Launching multiple pods through a Discipleship Learning Community (DLC)

A Discipleship Learning Community is the combination of a class and pods or a worship service and pods. After the class or worship service, the people meet in pods with the same people for another 45 minutes. This can be done online with platforms such as Zoom very easily.

  • Who will the teacher-leader be? Or the leader who will arrange for the teaching (live or by video) for each meeting? 

  • Will the teaching be based on biblical texts or around a topic or topics?

  • Who will be the initial pod leaders, and apprentice pod-leaders?

  • When will the DLC meet? Generally. this will take 1.5 hours - class plus pods although it will typically take and hour and three fourths if this model is used with the congregation’s worship service.

  • Who will work out the Tech? Using on online service such as Zoom, work out how invitations will be sent ever week and how to use Zoom for the large group portion and how to move people into their pods.

  • When will the pod leaders and apprentice leaders meet in a monthly or quarterly Pod Leader Ministry Team for mutual encouragement, training and planning?

  • Equip each pod leader with pod agreements, the Word-Share-Prayer format, the concept of the empty chair and the value of multiplication if and when the pod grows to ten or more members. 

Launching online pods Sunday morning after worship

Zoom type of online platforms allow breakout groups to meet after the large group gathering.
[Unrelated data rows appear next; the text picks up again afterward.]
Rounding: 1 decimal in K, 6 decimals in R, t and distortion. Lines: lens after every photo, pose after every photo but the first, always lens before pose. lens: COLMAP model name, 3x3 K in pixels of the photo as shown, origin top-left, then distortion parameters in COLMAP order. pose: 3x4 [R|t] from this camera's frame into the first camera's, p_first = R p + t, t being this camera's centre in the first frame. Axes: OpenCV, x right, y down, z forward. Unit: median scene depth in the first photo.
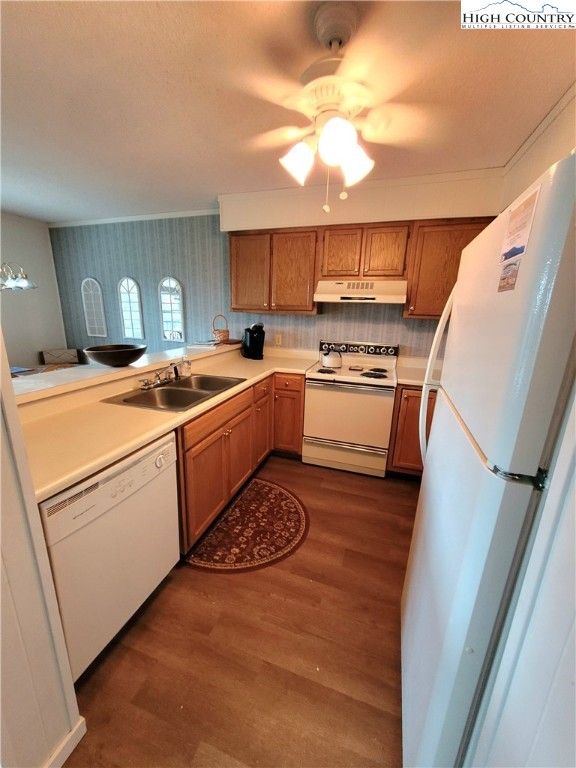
lens RADIAL K [[300.9, 0, 284.4], [0, 300.9, 382.1], [0, 0, 1]] dist [-0.001118, -0.000306]
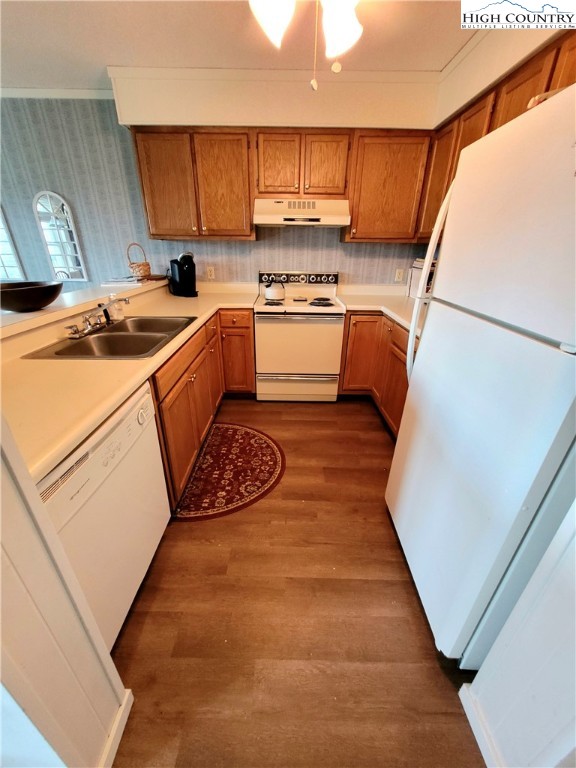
lens RADIAL K [[300.9, 0, 284.1], [0, 300.9, 382.9], [0, 0, 1]] dist [-0.001118, -0.000306]
pose [[0.950920, -0.141275, 0.275305, -0.139220], [0.085669, 0.975115, 0.204481, 0.018599], [-0.297342, -0.170860, 0.939359, 0.061009]]
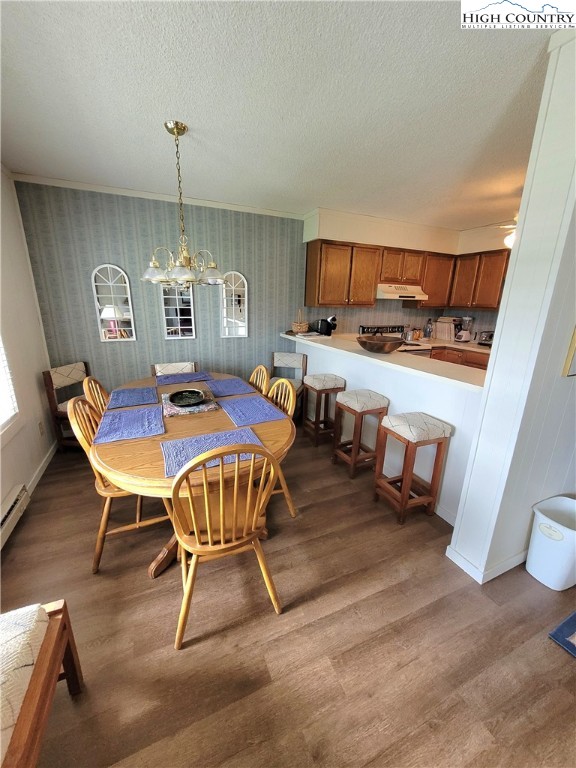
lens RADIAL K [[300.9, 0, 287.4], [0, 300.9, 385.3], [0, 0, 1]] dist [-0.001118, -0.000306]
pose [[0.740114, -0.188296, 0.645582, -1.377476], [0.159616, 0.981753, 0.103359, -0.085525], [-0.653265, 0.026548, 0.756664, 0.226788]]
When a guest indicates interest in joining an after church pod, the Zoom coordinator may assign that guest to a pod with an open chair or to a pod designed specifically to host new people.

Use your time in an after-worship pod using the Word-Share-Prayer format. Everyone may speak of their key insight from the morning sermon or their own top insight from the biblical text. Then each person takes a little time to share blessings and needs in their lives followed by the pod members praying for one another.

The Christian pattern of a base and a field?

 “The effective Christian pattern is always a base and a field.  The base … is the center to which the [people] of Christ repair, periodically, for new strength.  The field is the world, and this is where Christians are supposed to operate...The society of a little group of fellow believers can be so pleasant that the poverty and the sorrow of the outside world are forgotten, at least for the time of meeting.  But the poverty and the sorrow must never be forgotten, not even for a little while.  A prayer group which does not make its members more effective apostles in their jobs and homes, and more sensitive participators in the fellowship of those who bear the mark of frustration, is essentially a failure.  The test of the vitality of a group does not occur primarily while the group is meeting; it occurs after the meeting is over.” Elton Trueblood, The Company of the Committed  (New York: Harper &  Row Publisher, 1961), pp. 74-75.

A pod is a life-sustaining vessel supporting the people of God as they are sent to serve.